=== Work to complete ===
Beginning with the first line below, please repeat the material exactly, ending with the line that includes "index tip: (890, 976)".
Records shown START
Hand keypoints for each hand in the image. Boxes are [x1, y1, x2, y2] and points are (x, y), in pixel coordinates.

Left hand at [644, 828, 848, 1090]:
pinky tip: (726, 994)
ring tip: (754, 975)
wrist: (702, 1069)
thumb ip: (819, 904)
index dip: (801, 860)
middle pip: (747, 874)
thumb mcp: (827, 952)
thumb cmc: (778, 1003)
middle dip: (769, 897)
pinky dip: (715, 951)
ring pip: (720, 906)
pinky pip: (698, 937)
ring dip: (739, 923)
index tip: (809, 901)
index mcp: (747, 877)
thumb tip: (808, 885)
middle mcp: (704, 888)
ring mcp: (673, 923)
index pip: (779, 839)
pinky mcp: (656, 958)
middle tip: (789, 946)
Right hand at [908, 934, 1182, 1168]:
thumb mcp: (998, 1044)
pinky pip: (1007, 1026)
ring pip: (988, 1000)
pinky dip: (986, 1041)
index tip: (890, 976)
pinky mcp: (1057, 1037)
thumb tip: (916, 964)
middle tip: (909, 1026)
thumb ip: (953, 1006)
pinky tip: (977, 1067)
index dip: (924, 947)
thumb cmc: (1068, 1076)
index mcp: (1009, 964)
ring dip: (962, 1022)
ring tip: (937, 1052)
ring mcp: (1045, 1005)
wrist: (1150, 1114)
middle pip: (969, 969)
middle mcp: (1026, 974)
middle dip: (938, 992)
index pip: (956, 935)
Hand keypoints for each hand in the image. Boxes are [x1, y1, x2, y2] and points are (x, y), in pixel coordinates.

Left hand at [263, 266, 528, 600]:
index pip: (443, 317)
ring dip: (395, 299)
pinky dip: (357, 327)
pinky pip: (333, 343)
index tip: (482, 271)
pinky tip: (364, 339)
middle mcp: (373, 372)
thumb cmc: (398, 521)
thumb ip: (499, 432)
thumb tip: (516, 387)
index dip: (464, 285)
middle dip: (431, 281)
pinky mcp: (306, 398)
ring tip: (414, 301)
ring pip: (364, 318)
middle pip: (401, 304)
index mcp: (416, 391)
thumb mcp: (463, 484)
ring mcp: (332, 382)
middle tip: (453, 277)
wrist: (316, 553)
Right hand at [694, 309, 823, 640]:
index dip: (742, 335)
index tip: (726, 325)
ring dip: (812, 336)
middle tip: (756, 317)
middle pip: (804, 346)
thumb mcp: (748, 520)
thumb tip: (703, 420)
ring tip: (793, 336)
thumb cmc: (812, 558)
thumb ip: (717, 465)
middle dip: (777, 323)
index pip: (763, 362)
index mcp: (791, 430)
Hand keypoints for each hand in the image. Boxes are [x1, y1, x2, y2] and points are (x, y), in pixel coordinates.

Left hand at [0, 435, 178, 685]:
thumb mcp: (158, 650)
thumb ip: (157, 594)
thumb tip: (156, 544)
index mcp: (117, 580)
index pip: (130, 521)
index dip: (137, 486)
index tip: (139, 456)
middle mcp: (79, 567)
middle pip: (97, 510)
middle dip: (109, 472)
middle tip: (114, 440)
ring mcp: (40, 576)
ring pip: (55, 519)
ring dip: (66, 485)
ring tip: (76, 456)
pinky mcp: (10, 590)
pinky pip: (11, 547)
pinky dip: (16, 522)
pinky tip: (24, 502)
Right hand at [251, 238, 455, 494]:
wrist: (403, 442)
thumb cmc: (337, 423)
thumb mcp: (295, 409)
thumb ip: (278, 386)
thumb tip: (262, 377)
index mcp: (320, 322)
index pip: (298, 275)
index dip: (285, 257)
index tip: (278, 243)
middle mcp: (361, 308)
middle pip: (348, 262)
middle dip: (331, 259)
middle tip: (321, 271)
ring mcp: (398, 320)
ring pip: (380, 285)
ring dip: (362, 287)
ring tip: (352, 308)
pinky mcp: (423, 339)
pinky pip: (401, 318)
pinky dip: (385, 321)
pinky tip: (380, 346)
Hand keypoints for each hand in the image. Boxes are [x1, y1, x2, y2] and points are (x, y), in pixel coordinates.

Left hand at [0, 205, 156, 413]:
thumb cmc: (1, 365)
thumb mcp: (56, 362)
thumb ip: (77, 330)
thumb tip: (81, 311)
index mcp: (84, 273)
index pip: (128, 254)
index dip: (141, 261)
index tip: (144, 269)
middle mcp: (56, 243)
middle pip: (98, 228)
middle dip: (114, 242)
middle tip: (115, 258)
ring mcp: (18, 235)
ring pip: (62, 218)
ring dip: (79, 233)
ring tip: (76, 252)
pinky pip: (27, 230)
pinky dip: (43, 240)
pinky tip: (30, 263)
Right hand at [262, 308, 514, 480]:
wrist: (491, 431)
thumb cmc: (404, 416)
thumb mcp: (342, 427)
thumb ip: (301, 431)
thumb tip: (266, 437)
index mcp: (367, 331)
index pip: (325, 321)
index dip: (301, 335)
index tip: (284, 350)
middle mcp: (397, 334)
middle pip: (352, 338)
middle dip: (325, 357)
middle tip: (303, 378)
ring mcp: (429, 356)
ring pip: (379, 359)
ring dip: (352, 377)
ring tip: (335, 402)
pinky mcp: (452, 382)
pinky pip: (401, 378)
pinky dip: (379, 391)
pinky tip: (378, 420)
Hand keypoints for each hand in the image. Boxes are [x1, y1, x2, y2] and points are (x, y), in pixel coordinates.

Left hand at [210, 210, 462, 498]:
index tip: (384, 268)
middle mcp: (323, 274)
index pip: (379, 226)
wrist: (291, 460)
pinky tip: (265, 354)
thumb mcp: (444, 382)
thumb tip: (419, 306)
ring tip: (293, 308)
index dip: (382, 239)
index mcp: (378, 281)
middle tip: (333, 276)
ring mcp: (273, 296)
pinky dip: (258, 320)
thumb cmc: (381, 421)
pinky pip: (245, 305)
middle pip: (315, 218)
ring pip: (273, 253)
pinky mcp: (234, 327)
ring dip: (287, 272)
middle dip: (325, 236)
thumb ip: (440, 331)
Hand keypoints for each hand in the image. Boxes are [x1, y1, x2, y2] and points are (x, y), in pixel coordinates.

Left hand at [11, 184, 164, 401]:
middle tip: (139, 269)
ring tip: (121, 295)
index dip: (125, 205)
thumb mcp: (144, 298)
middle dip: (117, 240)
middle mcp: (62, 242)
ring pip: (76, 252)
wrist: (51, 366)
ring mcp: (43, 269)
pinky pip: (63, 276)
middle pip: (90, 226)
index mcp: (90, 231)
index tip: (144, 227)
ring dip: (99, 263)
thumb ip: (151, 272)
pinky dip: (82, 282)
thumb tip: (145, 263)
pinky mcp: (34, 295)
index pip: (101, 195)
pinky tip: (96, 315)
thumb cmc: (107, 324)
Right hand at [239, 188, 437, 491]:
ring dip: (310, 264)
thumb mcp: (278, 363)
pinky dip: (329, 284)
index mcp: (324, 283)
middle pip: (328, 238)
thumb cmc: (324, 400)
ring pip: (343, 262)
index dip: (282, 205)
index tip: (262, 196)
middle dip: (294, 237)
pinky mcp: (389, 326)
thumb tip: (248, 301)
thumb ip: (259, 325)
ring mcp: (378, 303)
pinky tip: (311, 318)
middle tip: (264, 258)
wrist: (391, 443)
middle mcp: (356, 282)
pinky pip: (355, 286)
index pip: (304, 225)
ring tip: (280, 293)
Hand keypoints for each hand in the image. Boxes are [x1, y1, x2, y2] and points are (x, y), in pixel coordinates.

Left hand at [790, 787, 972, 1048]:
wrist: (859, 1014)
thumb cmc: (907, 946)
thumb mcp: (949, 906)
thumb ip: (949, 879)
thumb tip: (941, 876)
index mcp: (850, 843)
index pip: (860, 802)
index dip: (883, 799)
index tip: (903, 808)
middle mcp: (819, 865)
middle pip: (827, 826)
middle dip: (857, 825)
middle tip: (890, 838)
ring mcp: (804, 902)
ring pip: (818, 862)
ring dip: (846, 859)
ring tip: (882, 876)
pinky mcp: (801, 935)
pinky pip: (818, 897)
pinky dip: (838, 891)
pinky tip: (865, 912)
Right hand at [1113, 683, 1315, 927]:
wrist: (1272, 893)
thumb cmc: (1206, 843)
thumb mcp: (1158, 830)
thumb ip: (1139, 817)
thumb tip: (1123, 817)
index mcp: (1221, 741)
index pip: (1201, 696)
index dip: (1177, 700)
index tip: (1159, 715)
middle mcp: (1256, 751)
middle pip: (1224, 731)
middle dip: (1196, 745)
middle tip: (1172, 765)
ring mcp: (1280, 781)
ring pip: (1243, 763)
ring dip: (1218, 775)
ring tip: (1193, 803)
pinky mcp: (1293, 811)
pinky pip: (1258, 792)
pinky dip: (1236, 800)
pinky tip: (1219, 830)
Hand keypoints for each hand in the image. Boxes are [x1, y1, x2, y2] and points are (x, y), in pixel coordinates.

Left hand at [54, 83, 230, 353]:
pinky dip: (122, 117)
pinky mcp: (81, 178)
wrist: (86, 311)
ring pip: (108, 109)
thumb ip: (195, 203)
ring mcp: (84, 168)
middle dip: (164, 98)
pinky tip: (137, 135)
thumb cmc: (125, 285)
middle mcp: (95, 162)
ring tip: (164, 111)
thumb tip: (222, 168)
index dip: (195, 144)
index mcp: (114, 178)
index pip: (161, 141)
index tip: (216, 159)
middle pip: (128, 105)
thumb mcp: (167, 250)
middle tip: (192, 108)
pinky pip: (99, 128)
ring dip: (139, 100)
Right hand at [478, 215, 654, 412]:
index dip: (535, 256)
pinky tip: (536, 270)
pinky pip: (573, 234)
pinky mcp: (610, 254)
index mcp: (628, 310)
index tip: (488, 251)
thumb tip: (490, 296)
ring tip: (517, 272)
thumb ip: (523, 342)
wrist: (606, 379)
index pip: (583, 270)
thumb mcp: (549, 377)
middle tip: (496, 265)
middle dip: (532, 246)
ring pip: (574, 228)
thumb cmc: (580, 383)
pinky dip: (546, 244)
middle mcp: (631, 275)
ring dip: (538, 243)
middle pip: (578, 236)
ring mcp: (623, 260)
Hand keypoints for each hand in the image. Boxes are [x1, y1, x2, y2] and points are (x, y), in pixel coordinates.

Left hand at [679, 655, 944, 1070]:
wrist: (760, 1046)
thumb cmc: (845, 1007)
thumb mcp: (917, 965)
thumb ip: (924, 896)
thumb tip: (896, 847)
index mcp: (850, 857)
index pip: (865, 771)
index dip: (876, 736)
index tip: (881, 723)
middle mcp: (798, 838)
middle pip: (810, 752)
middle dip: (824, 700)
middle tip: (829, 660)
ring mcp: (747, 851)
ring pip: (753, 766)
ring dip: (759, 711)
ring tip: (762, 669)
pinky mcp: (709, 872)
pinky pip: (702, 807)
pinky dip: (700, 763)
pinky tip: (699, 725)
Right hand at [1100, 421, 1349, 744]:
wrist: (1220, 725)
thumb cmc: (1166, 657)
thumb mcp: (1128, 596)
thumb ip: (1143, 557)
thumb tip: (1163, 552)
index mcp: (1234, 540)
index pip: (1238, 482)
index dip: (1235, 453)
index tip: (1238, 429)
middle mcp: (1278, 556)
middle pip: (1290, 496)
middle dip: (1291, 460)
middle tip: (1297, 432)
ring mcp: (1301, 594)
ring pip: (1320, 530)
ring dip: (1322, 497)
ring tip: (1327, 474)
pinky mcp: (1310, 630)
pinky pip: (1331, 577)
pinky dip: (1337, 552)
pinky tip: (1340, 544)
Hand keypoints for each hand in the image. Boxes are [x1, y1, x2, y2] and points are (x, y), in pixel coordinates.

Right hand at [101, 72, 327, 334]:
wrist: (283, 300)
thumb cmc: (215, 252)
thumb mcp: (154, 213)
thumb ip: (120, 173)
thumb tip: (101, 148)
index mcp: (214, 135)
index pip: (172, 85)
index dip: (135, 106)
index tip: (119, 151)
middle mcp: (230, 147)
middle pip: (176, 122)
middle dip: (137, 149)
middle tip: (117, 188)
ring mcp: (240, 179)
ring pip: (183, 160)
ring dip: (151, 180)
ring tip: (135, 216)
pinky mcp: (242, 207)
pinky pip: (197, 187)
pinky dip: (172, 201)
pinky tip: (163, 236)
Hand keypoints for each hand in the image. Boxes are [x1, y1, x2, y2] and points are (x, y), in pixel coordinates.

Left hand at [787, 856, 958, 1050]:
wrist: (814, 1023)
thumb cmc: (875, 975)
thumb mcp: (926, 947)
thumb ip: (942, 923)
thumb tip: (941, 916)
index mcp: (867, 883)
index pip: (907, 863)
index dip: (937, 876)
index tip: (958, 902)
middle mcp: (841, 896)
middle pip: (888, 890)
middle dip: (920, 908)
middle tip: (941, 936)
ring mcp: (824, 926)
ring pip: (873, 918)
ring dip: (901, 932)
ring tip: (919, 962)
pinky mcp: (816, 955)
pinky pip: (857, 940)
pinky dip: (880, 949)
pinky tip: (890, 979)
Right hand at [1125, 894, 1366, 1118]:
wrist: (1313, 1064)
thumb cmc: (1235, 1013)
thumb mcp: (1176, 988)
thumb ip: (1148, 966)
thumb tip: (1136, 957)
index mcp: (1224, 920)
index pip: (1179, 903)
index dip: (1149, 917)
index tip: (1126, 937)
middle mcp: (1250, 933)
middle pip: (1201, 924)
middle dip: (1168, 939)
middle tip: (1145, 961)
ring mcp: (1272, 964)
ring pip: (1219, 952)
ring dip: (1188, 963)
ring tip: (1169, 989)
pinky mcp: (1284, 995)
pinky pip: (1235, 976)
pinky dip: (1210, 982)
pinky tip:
Records shown END
=== Reply to the task ===
Hand keypoints for each hand in the image. Boxes are [x1, y1, x2, y2] and points are (x, y), in pixel coordinates.

Left hand at [644, 828, 848, 1090]:
pinky tip: (726, 994)
ring tip: (754, 975)
wrist: (702, 1069)
thumb ip: (819, 904)
index dip: (801, 860)
middle pip: (747, 874)
thumb mcp: (827, 952)
thumb cmc: (778, 1003)
middle dip: (769, 897)
pinky dip: (715, 951)
ring pip: (720, 906)
pinky pip: (698, 937)
ring dip: (739, 923)
index tip: (809, 901)
index mcp: (747, 877)
thumb tip: (808, 885)
middle mcp: (704, 888)
ring mcp: (673, 923)
index pip: (779, 839)
pinky mcp: (656, 958)
middle tip: (789, 946)
Right hand at [908, 934, 1182, 1168]:
thumb mcp: (998, 1044)
pinky pip: (1007, 1026)
ring pip: (988, 1000)
pinky dip: (986, 1041)
index tip: (890, 976)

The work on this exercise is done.